Working the full body and building strength can be achieved with just 10 minutes of exercise daily.

Dedicate just ten minutes daily for full-body exercise and achieve physical strength

Exercise snacking is a popular approach for those with busy schedules who want to stay fit and active. This method involves short bursts of focused physical activity, typically lasting 5-10 minutes or less, scattered throughout the day. By following this strategy, you can break up prolonged periods of sitting and inactivity, promoting overall strength, cardiovascular health, and mobility.

Warming Up and Cooling Down

For a five to 10-minute workout, it's essential to dedicate the first two minutes to warming up. Araceli De Leon, an ACE-certified health coach and personal trainer, suggests focusing on arm movements such as arm circles and light, dynamic moves like marching in place and gentle squats. This will help get your blood flowing and prepare your joints for the workout ahead.

After your workout, take a few minutes for a cool-down. A cool-down for an upper-body workout can involve gentle stretches to bring your heart rate back down. Focused breathing and gentle stretches like forward fold, chest opener, or seated twist are part of a cool-down routine.

Bodyweight Exercises for Beginners

De Leon recommends exercises like squats, lunges, planks, and push-ups (from knees if needed) for beginners. For those just starting out, it's best to pick three to four bodyweight exercises as a circuit. As you progress, you can increase the intensity by adding more challenging variations or increasing the number of repetitions or sets.

Affordable Equipment Options

If you're looking to add some resistance to your exercises, the Yes4All brand offers affordable weights through Amazon, Walmart, and other retailers. Currently, two 5lb dumbbells from Yes4All are available on Amazon for $13.40 (previously $19.27). As you get stronger, you can consider adding equipment like resistance bands, mini loops, or at-home suspension trainers.

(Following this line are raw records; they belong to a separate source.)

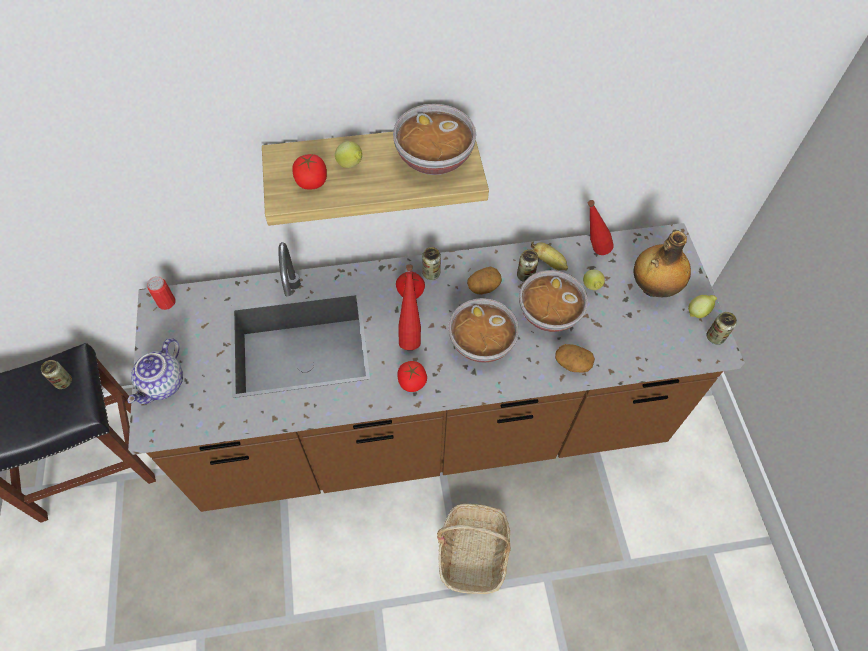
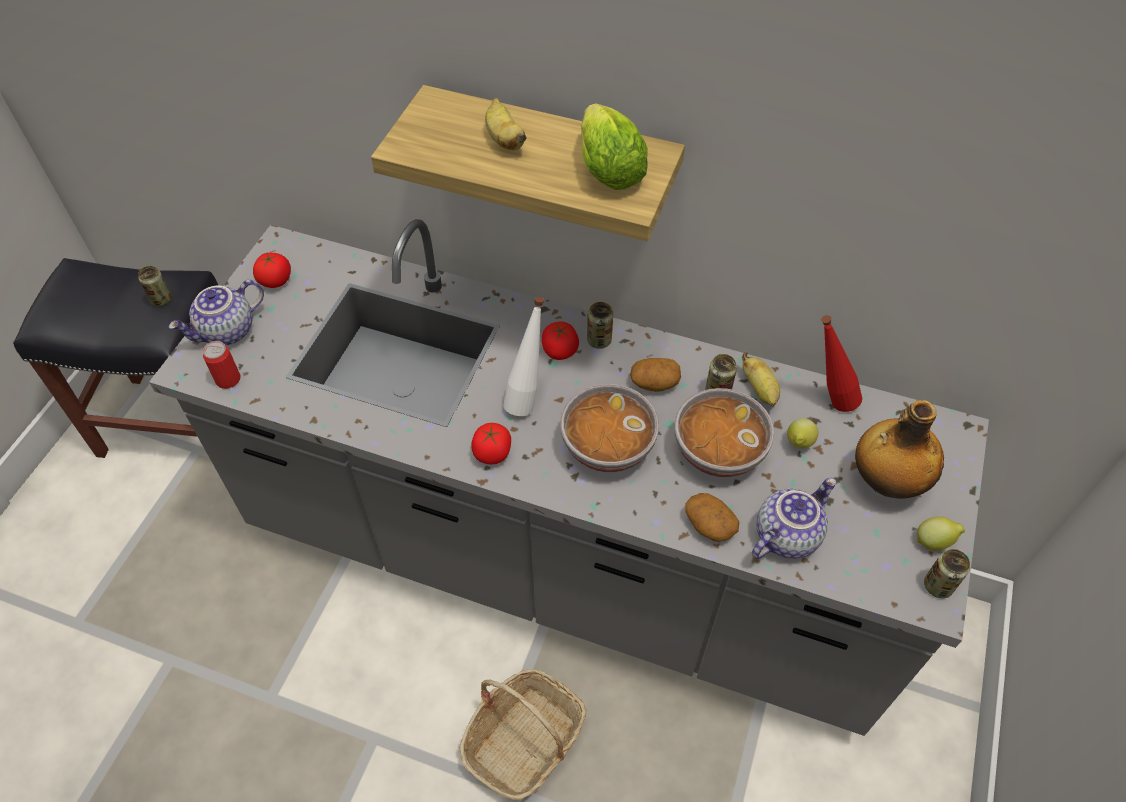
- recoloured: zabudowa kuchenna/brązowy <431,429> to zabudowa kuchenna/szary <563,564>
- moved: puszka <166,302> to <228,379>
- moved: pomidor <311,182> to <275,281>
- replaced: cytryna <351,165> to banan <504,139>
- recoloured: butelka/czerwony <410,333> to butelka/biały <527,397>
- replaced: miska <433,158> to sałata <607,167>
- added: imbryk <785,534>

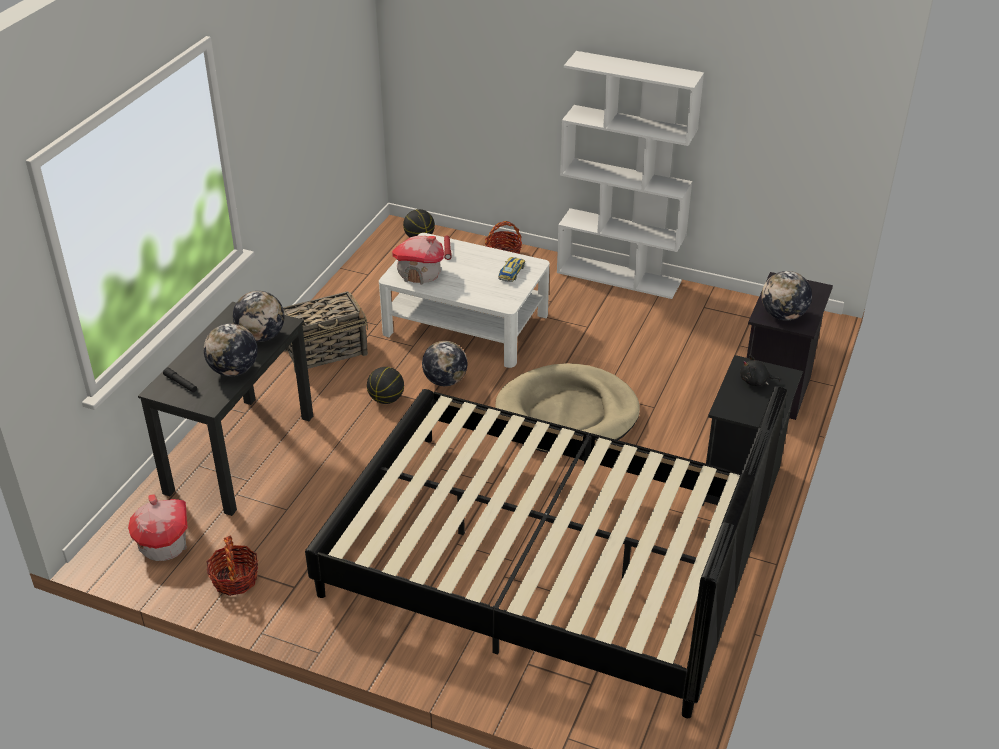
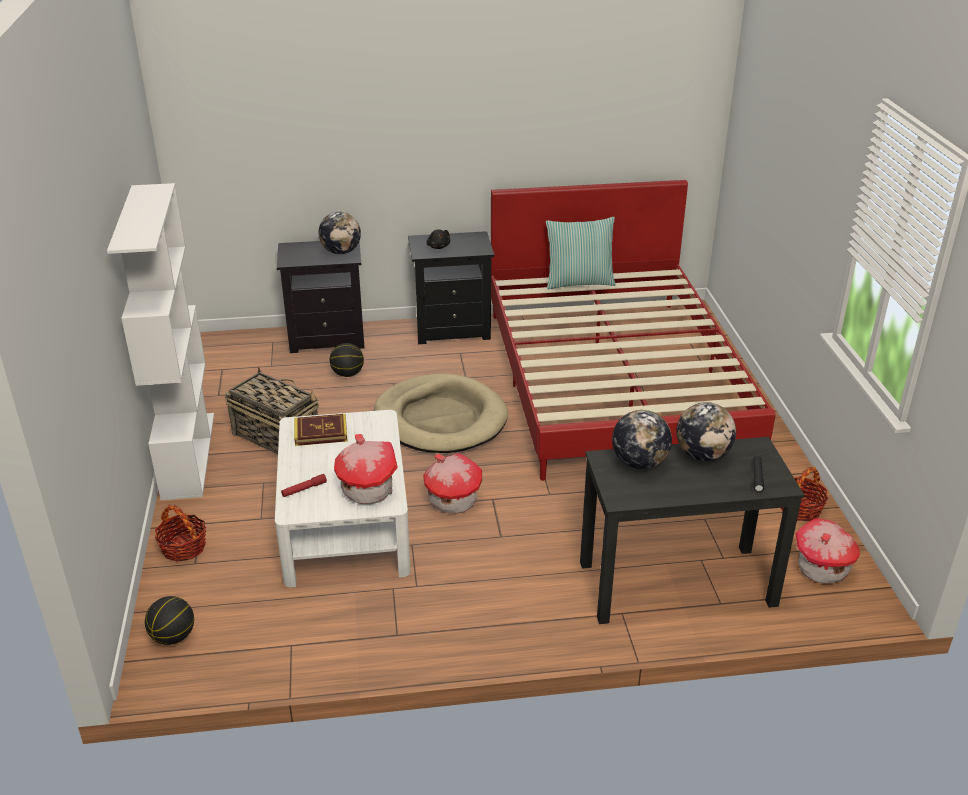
- moved: koszyk <326,351> to <275,436>
- replaced: samochodzik <511,272> to książka <321,433>
- moved: piłka do koszykówki <386,399> to <347,374>
- replaced: globus <445,381> to domek <452,500>
- recoloured: łóżko/czarny <543,563> to łóżko/czerwony <614,380>
- added: poduszka <579,282>

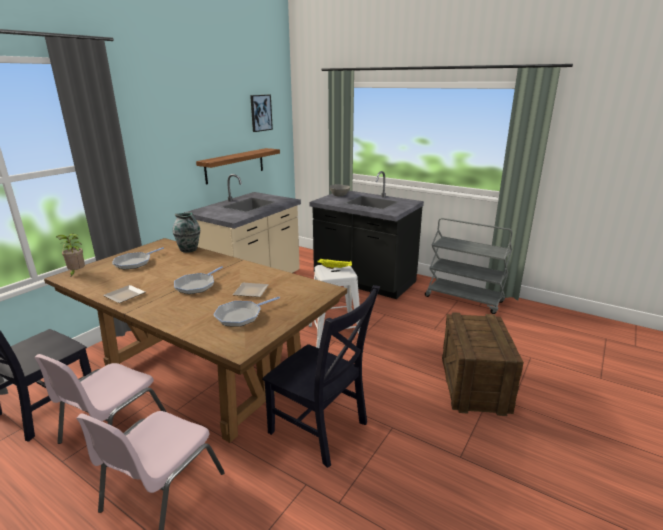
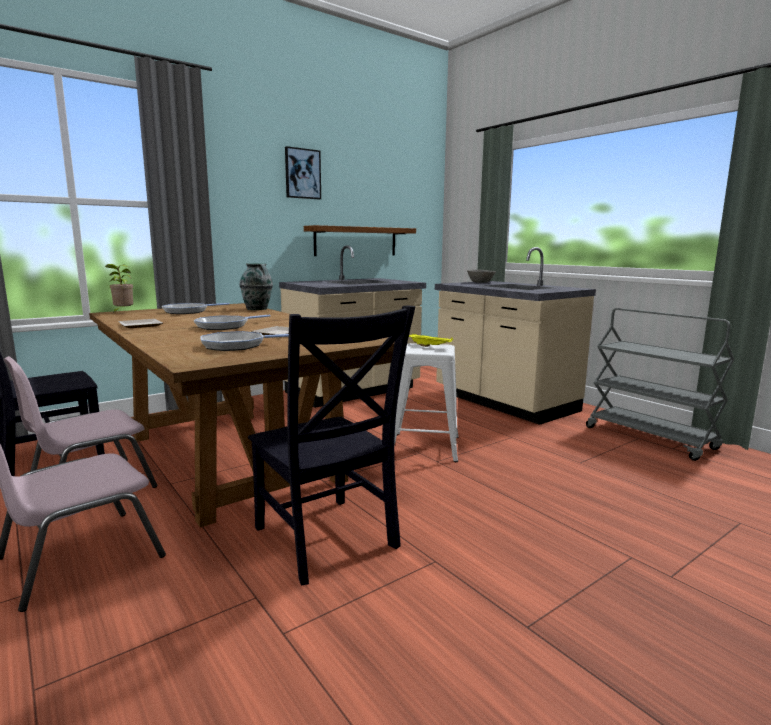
- moved: obraz <260,113> to <302,173>
- recoloured: zabudowa kuchenna/czarny <364,281> to zabudowa kuchenna/beżowy <504,402>
- removed: skrzynka <474,386>

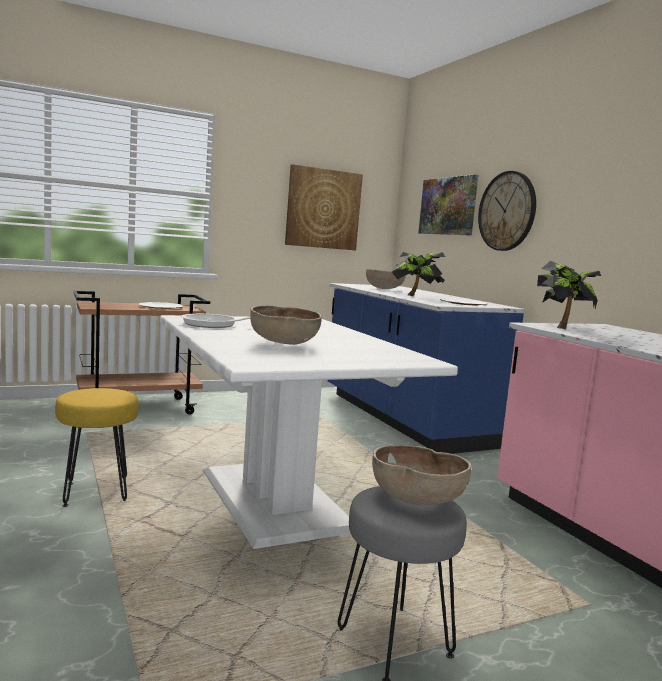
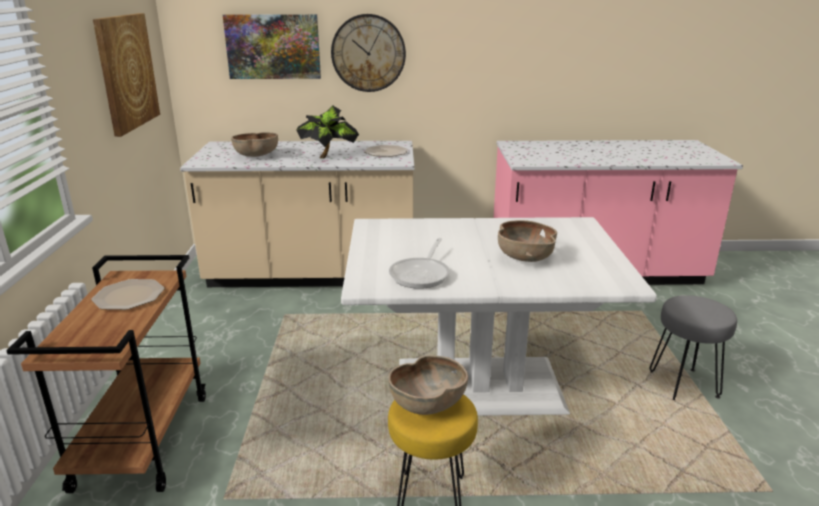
- recoloured: zabudowa kuchenna/niebieski <403,418> to zabudowa kuchenna/beżowy <313,274>
- moved: miska/brązowy <416,500> to <428,404>
- removed: roślina doniczkowa <564,327>

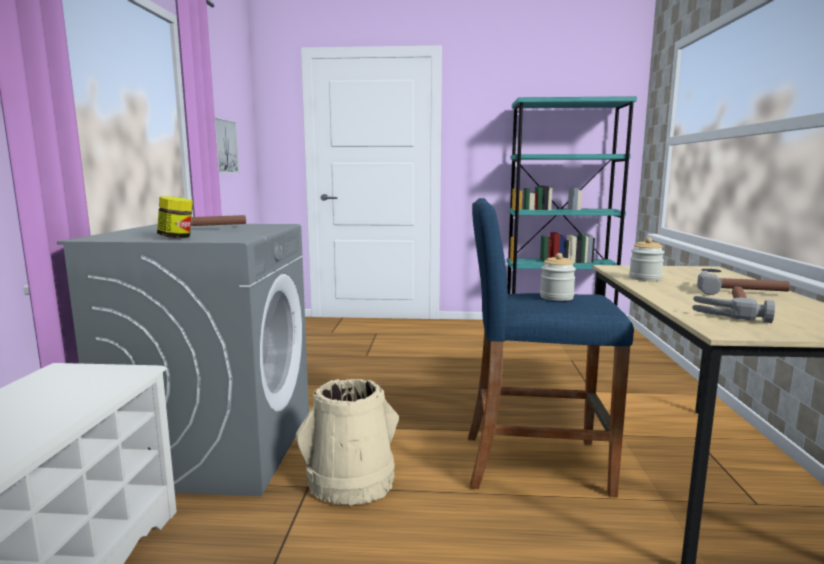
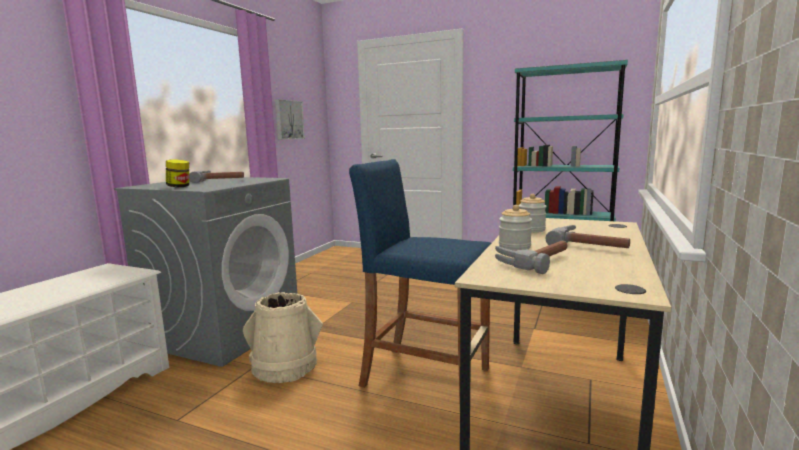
- moved: słoik <556,297> to <514,247>

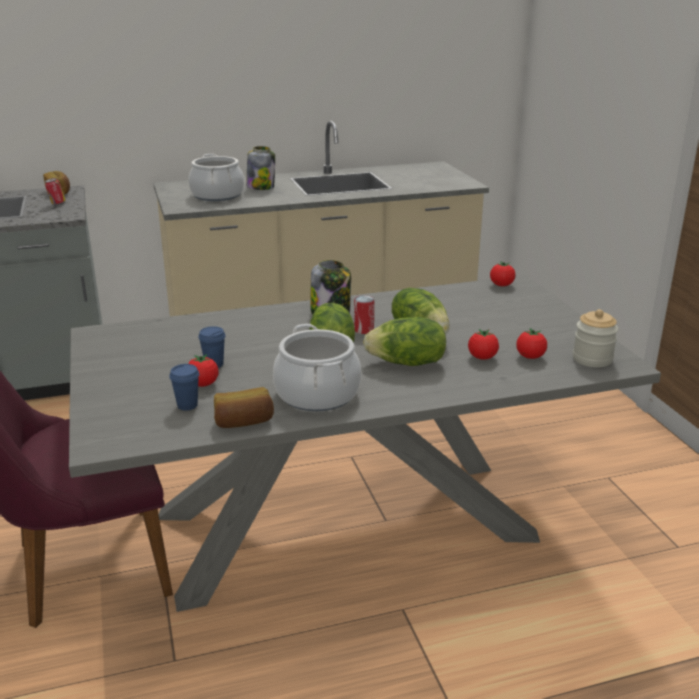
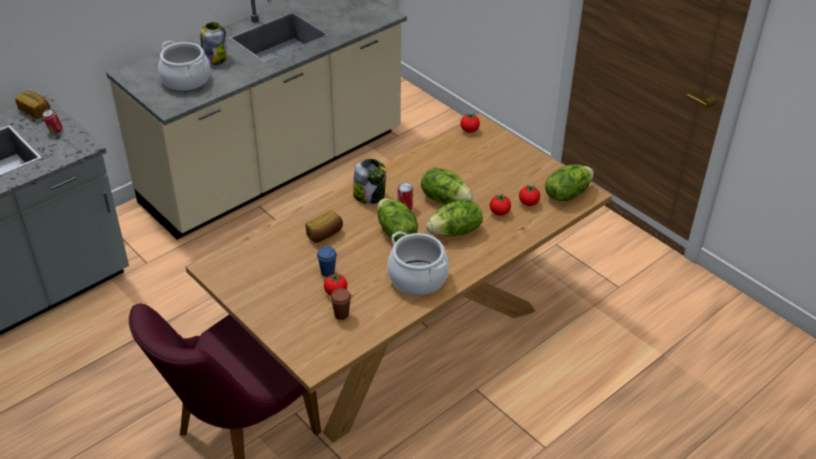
- recoloured: stół jadalny/szary <349,525> to stół jadalny/brązowy <405,339>
- moved: chleb <243,422> to <325,234>
- recoloured: filiżanka/niebieski <187,405> to filiżanka/brązowy <341,314>
- replaced: słoik <592,359> to sałata <567,194>

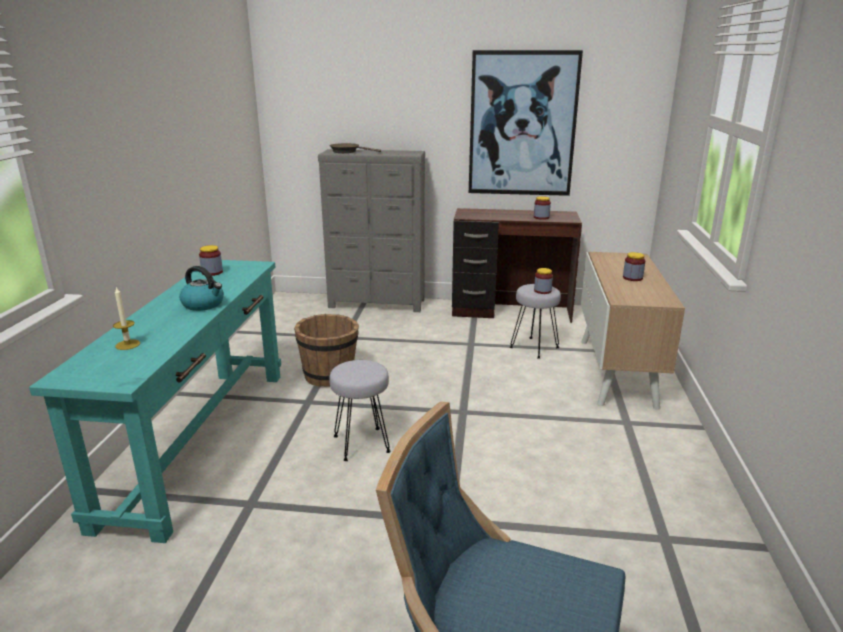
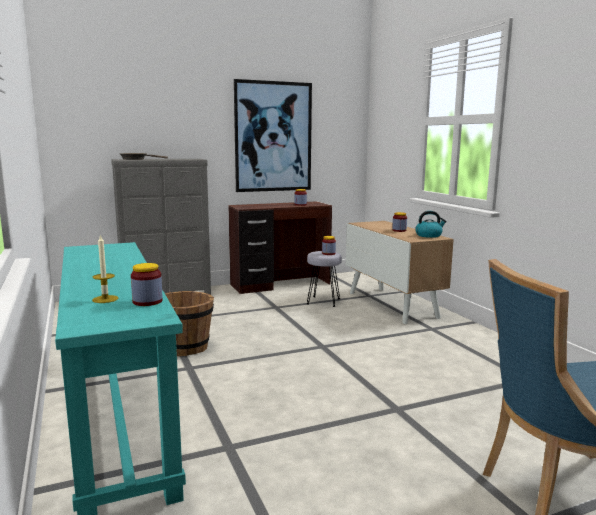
- moved: słoik <212,272> to <147,301>
- moved: czajnik <204,304> to <429,235>
- removed: stołek/szary <361,443>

Creating an Exercise Snacking Routine

To create an effective exercise snacking routine, follow these key principles:

  1. Structure short bursts of exercise throughout your day, ideally every 45 minutes to an hour.
  2. Choose compound bodyweight exercises that engage multiple muscle groups simultaneously.
  3. Start with manageable sets and reps—for example, 10–15 repetitions per exercise or 30-second holds for planks.
  4. Incorporate a variety of exercises to challenge different muscles and keep the routine balanced and interesting.
  5. Increase progression over time by increasing repetitions or sets, reducing rest between exercises, adding time under tension, or incorporating more challenging variations.
  6. Consistency is crucial; performing these snacks 2–3 times daily can lead to improved strength, balance, and reduce the harms of sedentary time.
  7. Listen to your body and choose exercises you can do safely, progressively adjusting intensity and duration to match your fitness gains.

Example routine: - 10 reps of push-ups superset with 10 burpees, repeating back and forth for 10 minutes, done twice or thrice a day. - Or several sets of lunges, squats, and planks spaced throughout the day with gradual increases in reps or hold times.

Exercise snacking can be done at home without the need for a lot of fitness equipment. As you progress, you can add more challenging exercises or incorporate intervals to keep your routine interesting and effective.

  1. De Leon suggests incorporating yoga, a compound bodyweight exercise, into an exercise snacking routine for a balanced and interesting workout schedule.
  2. Science has shown that combining cardio workouts with fitness routines like yoga can lead to better overall health-and-wellness, enhancing both strength and cardiovascular health.
  3. For a more comprehensive fitness-and-exercise regimen, consider incorporating bodyweight exercises like yoga, squats, lunges, planks, and push-ups, as well as resistance equipment like weights, bands, and suspension trainers, to ensure a well-rounded workout plan.